Горменгаст | страница 52



Визг колес стих в отдалении.

Прошло какое-то время, прежде чем тишина нарушилась. Никто из присутствующих не слышал прежде, чтобы Школоначальник кричал на такой высокой ноте. Она окатила их холодной дрожью. Никто, опять-таки, никогда не слышал, чтобы он говорил так долго и так загадочно. Страшно было подумать, что в нем кроется не одно лишь ничтожество, к которому все они давно попривыкли. Однако, в конце концов, голос Корка прервал задумчивое молчание.

— Вот сказанул, так сказанул, — произнес Корк.

— Да уж, удивил, клянусь всеми печалями, — поддержал его Перч-Призм.

— Интересно, а сколько сейчас времени? — проскулил Фланнелькот.

Кто-то разжег в камине огонь, использовав для растопки несколько оброненных Фланнелькотом да так и не собранных с полу тетрадей. Поверх них пристроили глобус, изготовленный из какого-то легкого дерева, и через пару минут он уже озарился, и континенты посыпались с него, и запузырился океан. Нацарапанная мелком на его цветной поверхности памятка о необходимости выпороть Хитрована ушла в небытие вместе с наказанием, ожидавшим мальчишку, поскольку Мулжар о нем так и не вспомнил, а Хитрован напомнить не потрудился.

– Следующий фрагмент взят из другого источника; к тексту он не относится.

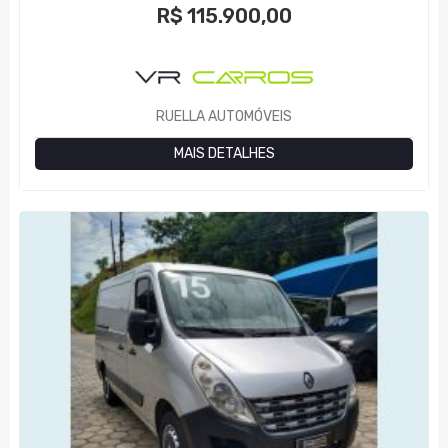
R$
115.900,00
RUELLA AUTOMÓVEIS
MAIS DETALHES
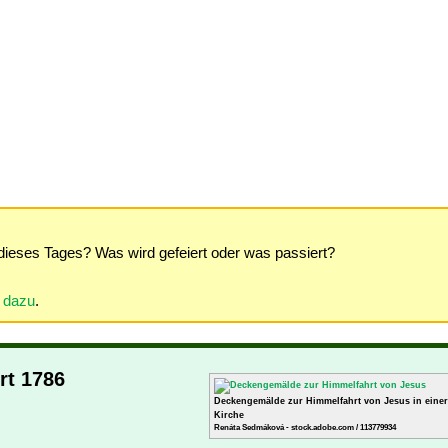
dieses Tages? Was wird gefeiert oder was passiert?
r dazu
.
rt 1786
Deckengemälde zur Himmelfahrt von Jesus in einer 
Kirche
Renáta Sedmáková - stock.adobe.com / 113779934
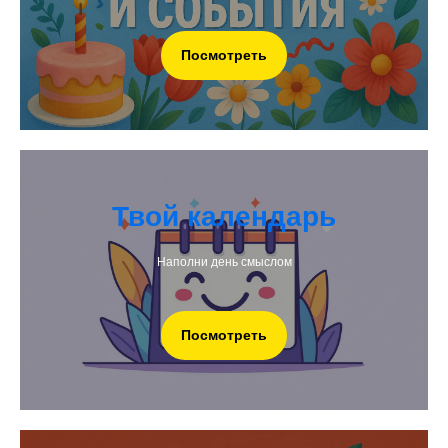
Посмотреть
Твой календарь
Наполни день смыслом
Посмотреть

— Подумать только! — сказал Цветрез. — Да если подсознание нашего Начальника не обладает самосознанием, можете называть меня полной бестолочью, ага!... полной бестолочью! Это ж надо, а?

— Сколько времени, господа? Ну, пожалуйста, господа, который теперь час? — взмолился Фланнелькот, собиравший с пола тетрадки. Все происшедшее так подействовало на его нервы, что подбираемые тетради то и дело вываливались из рук и снова падали на пол.

Господин Сморчик вытянул одну из огня и, держа за еще не обгоревший угол, помахал ею перед часами.

— На сорок минут опоздали, — сообщил он. — Теперь уж и не стоит… или стоит? Лично я, пожалуй, все-таки…

— Ага, и я! — вскричал Цветрез. — Если у меня в классе нет сейчас ни пожара, ни наводнения, можете называть меня безмозглым ослом, ага!

Должно быть, та же мысль забрела в головы большинства присутствующих, поскольку все они устремились к двери. Один лишь Опус Трематод остался лежать в своем ветхом кресле, уставя батонообразный подбородок в потолок, закрыв глаза и растянув кожистый рот в гримасе настолько же неосмысленной, насколько и томной. Несколько мгновений спустя, сухой посвист дюжины веющих, обметающих стены коридора мантий предзнаменовал поворот дюжины дверных ручек и появление Профессоров Горменгаста в их классах.